Request:
The answer must consist solely of the lines from the one containing "f_number: 1.2" through the last line of the records, set down exactly and without any pictures.

Available data:

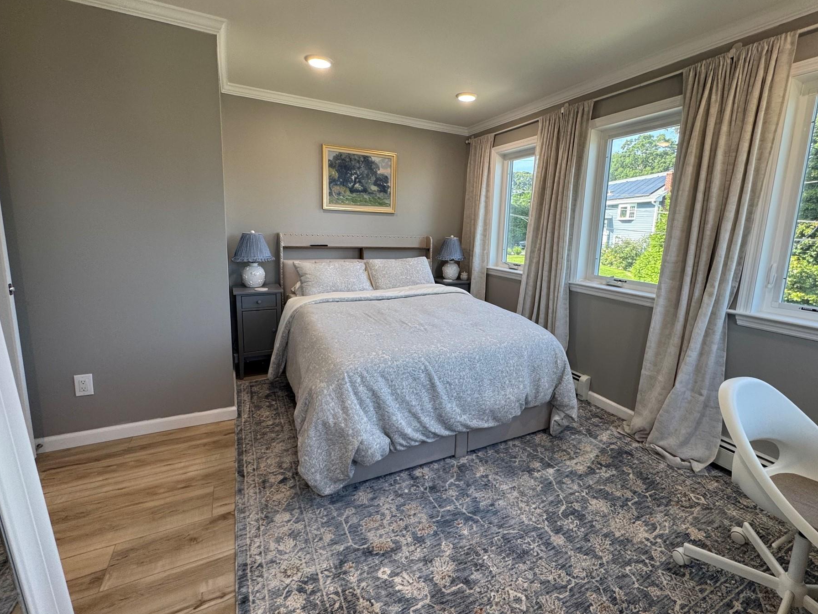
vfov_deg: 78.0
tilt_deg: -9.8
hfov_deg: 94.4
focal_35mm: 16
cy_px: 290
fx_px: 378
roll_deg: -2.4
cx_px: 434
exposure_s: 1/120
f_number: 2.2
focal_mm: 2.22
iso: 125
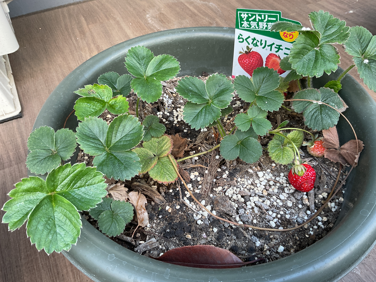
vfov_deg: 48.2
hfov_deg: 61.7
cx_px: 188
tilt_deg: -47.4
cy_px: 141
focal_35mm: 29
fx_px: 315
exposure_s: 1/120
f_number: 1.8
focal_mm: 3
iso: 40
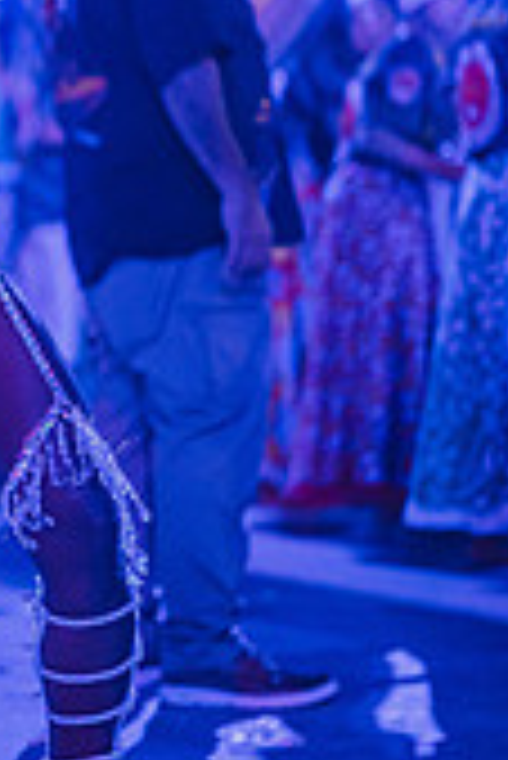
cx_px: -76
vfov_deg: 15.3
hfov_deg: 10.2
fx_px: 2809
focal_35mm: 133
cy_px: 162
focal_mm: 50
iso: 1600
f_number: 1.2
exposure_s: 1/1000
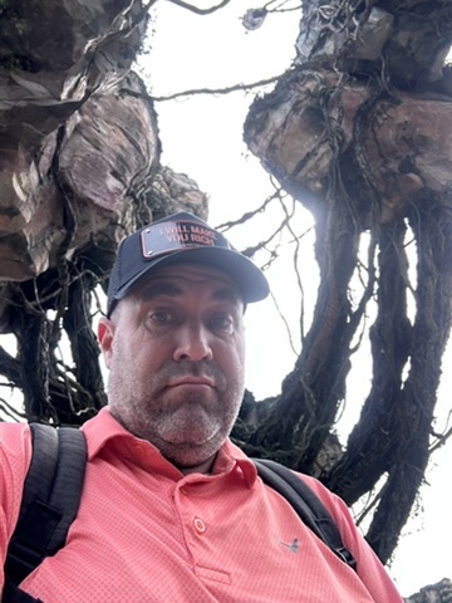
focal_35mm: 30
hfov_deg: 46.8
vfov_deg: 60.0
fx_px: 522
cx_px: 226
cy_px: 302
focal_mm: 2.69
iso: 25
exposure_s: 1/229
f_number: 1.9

Completed task:
f_number: 1.2
exposure_s: 1/1000
focal_35mm: 30
hfov_deg: 46.8
vfov_deg: 60.0
fx_px: 522
cx_px: 226
cy_px: 302
focal_mm: 2.69
iso: 25
exposure_s: 1/229
f_number: 1.9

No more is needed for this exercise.